The rest, of course, was so much forgettable dross, with the A's posting an ungodly eight runs in the seventh, as Garland struggled to make outs, or count his fingers, or whatever it is he was doing out there on the mound. Maybe it involved swatting away the innumerable bugs that plagued us all night long. Even in our vantage from the cheap seats in 524, hundreds of these tiny bugs lit all over us (I was wearing shorts so it was even more noticeable) all night long. I slapped at my exposed skin constantly throughout the night, the bugs not biting but providing a constant nuisance — much like the Angels' pitching in this game. I can only imagine how much worse both must have been at field level.

Regardless of the awfulness of the insects, after Garland faced Thomas to lead off the seventh and surrendered a double in the gap, that called out Chris Bootcheck. Bootcheck, we learned from the radio broadcast, was among those touched by the same flu that knocked out Jeff Mathis, a leftover from the Boston trip. (This ailment prompted some roster moves that sent Jose Arredondo and Rich Thompson down to Salt Lake, and recalled catcher Bobby Wilson and SS/3B Brandon Wood.) If he was infected, it showed up in his pitching right away, as he gave up a two-run jack to Emil Brown, and didn't retire a batter until he got Mark Ellis to strike out looking, six batters later. Bootcheck left the game with a tail-between-legs ERA of 37.80 according to the Yahoo box score, the scoreboard reckoning it as 43.20. In the end, the last out of the inning was recorded by Darren O'Day, who didn't face another batter lest the inflamed ERA disease infect him, too.

All the buggery going on in the background meant that Robb Quinlan got a rare start, and he actually didn't do too badly offensively considering the barnacles growing on his bat, but he might have had a hand in extending the obscene seventh inning by failing to make a good throw on Denorfia's infield bouncer. Erick Aybar also uncorked a bad throw in the third on Ellis's infield hit, pulling Casey Kotchman off the bag; Kotch, at least, recovered to get the ball rather than letting it fly into the stands.

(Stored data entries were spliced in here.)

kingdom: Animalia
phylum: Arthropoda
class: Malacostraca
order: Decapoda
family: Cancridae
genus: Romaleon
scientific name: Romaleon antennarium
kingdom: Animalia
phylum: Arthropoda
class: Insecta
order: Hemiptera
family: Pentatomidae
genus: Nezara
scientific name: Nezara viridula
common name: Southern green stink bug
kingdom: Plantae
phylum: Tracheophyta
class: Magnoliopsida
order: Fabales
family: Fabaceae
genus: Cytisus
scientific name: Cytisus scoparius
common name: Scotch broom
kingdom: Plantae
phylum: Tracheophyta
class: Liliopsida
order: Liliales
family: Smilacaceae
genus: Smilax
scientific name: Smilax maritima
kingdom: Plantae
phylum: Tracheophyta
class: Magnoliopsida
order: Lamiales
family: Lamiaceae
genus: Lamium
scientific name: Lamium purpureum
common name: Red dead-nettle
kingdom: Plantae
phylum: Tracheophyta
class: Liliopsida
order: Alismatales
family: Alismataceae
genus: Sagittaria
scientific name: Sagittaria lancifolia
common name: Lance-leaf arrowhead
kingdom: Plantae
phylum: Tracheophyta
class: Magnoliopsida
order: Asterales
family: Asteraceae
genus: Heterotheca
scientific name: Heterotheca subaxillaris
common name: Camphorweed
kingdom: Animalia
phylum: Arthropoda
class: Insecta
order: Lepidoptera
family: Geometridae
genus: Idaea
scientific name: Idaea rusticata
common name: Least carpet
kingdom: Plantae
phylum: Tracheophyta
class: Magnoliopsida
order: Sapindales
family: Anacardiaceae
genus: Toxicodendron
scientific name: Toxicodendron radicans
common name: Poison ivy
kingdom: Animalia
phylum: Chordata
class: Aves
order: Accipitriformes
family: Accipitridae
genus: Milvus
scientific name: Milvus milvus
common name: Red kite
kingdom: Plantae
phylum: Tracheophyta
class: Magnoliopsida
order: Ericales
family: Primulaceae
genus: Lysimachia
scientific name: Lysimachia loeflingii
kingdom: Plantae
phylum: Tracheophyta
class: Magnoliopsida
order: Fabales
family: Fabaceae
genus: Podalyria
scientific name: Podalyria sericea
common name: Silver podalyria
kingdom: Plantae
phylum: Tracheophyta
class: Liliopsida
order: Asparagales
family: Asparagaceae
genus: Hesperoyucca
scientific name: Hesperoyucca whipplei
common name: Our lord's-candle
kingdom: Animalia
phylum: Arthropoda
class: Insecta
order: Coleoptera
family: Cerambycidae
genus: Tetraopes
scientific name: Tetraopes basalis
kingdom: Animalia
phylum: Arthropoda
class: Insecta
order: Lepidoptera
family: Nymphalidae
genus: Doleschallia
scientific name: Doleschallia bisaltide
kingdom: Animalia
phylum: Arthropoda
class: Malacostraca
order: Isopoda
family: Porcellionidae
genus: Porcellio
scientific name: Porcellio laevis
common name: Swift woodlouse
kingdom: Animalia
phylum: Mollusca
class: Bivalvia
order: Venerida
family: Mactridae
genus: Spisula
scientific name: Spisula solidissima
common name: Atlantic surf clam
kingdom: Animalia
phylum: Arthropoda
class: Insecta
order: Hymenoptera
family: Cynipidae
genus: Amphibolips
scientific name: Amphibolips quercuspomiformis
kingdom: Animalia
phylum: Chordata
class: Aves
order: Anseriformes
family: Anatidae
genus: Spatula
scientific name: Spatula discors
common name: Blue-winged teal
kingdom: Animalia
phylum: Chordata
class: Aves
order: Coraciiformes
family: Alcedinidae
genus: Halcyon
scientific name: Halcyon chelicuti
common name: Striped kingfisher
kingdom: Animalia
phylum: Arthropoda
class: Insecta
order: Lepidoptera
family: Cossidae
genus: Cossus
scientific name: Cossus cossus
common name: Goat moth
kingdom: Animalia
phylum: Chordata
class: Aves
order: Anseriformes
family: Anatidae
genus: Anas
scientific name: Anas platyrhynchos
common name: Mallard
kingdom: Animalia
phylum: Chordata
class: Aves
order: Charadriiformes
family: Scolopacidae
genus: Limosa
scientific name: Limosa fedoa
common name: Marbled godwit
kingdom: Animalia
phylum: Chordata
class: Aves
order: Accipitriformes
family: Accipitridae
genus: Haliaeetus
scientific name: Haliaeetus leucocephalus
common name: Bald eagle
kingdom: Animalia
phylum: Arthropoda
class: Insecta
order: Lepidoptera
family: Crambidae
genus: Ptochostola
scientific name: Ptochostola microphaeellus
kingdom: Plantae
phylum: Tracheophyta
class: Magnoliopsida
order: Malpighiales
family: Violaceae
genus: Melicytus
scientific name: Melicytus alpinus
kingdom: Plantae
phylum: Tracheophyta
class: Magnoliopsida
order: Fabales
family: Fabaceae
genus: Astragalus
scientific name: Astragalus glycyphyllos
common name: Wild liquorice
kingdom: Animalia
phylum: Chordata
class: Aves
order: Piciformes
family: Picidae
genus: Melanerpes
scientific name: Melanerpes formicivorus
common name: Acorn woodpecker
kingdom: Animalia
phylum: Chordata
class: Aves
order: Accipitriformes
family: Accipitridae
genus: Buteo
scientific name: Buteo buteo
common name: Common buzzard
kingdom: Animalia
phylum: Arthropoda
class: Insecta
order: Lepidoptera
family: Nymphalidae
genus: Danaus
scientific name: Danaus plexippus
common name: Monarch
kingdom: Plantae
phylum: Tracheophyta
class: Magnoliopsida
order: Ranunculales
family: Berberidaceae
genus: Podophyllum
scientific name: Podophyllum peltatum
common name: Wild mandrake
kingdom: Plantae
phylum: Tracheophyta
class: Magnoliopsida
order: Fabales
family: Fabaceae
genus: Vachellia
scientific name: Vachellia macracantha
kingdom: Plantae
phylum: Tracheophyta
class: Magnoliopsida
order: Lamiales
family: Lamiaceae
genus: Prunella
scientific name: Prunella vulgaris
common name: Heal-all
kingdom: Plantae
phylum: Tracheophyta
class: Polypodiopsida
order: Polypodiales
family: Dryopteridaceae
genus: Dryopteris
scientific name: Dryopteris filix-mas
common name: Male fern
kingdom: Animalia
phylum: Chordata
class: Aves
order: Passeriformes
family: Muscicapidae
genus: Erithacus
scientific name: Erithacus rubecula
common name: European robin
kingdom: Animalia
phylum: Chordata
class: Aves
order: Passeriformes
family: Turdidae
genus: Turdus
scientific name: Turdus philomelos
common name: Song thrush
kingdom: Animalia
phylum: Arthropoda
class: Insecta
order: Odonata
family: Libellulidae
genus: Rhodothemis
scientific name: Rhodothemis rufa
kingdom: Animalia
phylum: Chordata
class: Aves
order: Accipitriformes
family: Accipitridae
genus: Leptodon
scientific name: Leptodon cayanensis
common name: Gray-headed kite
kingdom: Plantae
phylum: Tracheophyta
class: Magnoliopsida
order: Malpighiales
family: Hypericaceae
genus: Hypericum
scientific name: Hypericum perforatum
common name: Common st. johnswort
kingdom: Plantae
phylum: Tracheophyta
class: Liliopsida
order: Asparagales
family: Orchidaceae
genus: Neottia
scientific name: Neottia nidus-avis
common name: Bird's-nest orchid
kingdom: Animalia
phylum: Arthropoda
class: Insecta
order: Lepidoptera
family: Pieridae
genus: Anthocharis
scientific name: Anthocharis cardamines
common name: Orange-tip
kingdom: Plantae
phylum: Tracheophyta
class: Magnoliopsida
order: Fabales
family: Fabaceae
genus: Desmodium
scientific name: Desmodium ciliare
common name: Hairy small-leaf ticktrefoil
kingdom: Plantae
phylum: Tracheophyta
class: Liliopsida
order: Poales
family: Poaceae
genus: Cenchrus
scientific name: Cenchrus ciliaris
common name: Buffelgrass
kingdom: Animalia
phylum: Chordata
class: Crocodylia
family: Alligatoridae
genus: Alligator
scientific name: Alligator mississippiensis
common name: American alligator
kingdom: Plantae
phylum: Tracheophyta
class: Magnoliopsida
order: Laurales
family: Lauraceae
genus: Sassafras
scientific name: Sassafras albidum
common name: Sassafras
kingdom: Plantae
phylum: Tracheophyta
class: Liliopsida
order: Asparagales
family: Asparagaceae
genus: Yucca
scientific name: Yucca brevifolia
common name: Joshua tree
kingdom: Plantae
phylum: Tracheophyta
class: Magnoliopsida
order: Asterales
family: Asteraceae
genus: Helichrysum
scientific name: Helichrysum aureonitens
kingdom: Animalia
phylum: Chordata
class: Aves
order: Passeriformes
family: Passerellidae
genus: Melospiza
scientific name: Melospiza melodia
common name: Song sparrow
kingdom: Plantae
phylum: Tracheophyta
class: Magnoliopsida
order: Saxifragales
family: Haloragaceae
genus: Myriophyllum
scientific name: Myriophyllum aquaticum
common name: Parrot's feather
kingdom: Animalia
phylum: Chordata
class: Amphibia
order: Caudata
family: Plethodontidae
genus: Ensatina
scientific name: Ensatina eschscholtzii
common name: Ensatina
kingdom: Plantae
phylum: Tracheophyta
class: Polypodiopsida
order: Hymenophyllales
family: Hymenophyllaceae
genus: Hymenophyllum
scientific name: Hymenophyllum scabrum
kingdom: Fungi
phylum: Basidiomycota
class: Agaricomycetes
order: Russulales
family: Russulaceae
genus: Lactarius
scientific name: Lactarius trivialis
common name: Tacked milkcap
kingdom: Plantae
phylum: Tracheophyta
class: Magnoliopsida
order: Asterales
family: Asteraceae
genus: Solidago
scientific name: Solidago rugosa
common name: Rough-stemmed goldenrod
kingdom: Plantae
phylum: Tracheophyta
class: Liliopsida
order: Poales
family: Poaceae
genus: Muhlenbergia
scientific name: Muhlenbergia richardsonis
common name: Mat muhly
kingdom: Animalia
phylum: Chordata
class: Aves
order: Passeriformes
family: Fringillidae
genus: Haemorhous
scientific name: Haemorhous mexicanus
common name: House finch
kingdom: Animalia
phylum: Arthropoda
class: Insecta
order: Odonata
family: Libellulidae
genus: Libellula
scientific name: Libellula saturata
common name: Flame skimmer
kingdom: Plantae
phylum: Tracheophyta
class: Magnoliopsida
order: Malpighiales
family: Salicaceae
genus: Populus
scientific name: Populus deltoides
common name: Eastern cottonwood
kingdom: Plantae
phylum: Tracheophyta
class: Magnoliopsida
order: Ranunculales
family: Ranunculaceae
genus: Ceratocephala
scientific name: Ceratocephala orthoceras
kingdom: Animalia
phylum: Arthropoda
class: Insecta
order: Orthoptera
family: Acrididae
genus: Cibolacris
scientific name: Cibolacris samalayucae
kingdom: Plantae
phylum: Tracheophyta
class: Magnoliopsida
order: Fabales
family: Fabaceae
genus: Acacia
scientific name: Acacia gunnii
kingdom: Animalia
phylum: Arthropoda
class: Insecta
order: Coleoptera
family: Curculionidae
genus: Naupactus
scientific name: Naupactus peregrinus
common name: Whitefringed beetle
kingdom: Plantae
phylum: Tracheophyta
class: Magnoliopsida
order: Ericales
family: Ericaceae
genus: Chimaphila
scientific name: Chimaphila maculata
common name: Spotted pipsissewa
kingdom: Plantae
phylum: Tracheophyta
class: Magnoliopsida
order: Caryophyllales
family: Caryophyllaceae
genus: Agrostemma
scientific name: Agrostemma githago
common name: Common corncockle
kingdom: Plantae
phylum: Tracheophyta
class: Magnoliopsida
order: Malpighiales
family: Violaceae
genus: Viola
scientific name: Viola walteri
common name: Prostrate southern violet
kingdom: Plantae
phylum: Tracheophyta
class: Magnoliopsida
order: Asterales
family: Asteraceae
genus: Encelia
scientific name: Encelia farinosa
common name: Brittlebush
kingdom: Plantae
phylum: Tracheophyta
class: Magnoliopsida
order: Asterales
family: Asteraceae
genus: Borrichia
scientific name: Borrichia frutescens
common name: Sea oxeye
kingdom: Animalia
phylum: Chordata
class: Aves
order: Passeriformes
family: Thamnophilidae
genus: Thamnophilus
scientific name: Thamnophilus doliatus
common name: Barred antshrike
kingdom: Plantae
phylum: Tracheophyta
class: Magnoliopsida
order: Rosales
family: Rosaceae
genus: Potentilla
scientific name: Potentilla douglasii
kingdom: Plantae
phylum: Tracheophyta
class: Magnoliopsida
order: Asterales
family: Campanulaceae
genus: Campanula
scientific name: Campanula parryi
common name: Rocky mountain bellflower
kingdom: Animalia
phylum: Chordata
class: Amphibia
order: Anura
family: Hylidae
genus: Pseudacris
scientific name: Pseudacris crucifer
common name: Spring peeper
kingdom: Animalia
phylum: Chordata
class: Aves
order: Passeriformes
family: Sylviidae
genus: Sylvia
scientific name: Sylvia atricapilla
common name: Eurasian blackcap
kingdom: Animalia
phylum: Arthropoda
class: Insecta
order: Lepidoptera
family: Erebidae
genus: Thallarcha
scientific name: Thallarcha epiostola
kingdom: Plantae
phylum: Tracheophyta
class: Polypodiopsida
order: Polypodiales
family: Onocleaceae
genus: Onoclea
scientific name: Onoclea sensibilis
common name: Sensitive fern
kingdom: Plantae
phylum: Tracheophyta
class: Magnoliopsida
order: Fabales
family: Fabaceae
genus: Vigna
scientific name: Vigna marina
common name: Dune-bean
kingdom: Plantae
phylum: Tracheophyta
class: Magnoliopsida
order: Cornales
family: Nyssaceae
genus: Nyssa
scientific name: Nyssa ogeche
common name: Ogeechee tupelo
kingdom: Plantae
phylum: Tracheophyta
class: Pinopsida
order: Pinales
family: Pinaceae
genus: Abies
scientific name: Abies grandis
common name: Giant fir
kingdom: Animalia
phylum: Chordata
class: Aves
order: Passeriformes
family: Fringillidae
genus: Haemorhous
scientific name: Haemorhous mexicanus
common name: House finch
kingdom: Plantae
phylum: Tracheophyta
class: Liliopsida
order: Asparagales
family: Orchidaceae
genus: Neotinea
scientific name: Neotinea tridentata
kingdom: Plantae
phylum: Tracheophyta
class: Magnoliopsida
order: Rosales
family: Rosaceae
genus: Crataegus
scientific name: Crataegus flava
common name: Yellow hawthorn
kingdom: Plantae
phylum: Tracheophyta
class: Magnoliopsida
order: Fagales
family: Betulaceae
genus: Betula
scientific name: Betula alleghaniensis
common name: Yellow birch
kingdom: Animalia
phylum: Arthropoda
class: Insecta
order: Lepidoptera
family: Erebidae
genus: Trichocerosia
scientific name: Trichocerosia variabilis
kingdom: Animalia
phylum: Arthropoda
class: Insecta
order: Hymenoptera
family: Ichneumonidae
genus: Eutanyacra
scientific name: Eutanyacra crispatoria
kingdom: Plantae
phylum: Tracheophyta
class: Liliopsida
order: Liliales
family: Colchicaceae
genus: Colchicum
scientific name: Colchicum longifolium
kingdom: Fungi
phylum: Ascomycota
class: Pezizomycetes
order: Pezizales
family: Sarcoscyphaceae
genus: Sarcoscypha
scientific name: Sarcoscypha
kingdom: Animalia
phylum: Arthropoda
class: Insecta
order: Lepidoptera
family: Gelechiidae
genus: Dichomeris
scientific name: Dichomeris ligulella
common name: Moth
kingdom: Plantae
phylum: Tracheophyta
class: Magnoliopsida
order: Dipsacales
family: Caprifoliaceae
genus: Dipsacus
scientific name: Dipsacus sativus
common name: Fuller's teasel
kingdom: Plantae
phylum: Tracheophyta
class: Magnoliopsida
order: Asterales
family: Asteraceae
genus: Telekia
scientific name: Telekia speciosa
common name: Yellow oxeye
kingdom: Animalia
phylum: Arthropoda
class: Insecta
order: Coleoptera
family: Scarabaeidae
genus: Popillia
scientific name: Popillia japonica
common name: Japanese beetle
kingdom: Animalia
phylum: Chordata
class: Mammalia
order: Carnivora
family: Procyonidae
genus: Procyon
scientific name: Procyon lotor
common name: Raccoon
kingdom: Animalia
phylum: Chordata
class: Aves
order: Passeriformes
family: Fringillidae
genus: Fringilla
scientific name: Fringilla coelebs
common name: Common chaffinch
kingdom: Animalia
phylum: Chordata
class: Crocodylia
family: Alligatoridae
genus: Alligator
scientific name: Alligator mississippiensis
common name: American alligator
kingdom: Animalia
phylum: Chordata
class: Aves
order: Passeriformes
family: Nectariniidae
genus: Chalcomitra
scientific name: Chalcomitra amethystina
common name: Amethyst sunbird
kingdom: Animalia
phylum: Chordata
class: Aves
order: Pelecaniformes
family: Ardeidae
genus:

This kind of mayhem is pretty damned unusual. In fact, the A's have not beaten the Angels by 12 or more runs since an 18-2 shellacking at Anaheim Stadium on June 27, 1996 that included a very functional Jason Giambi, pre-Cardinals Mark McGwire, Scott Brosius before the Yankees polluted him, and seven home runs (two by Brosius). The last time the Angels were blown out at home in April by any team by 12 or more runs was on April 27, 1994, in which the Orioles whipped the Angels 13-1; the only Anderson in the game was Brady, and he wore a Baltimore uniform.

All of this is to say, these are pretty inauspicious signs, but it's not like the Angels are without depth. If Garland continues to be this awful (and he's been pretty much Jeff Weaver, 2008, albeit with more good outings than the Angels got from Jeff), Nick Adenhart beckons, incomplete as he might be.

Bobby Wilson made his major league debut and got a hit in his first at bat, in the ninth against reliever Dallas Braden. Go him.

I also note, with some sadness but also recognizing the thing's inevitability, a few scattered boos when Garret Anderson struck out to lead off the ninth. Patience is running thin.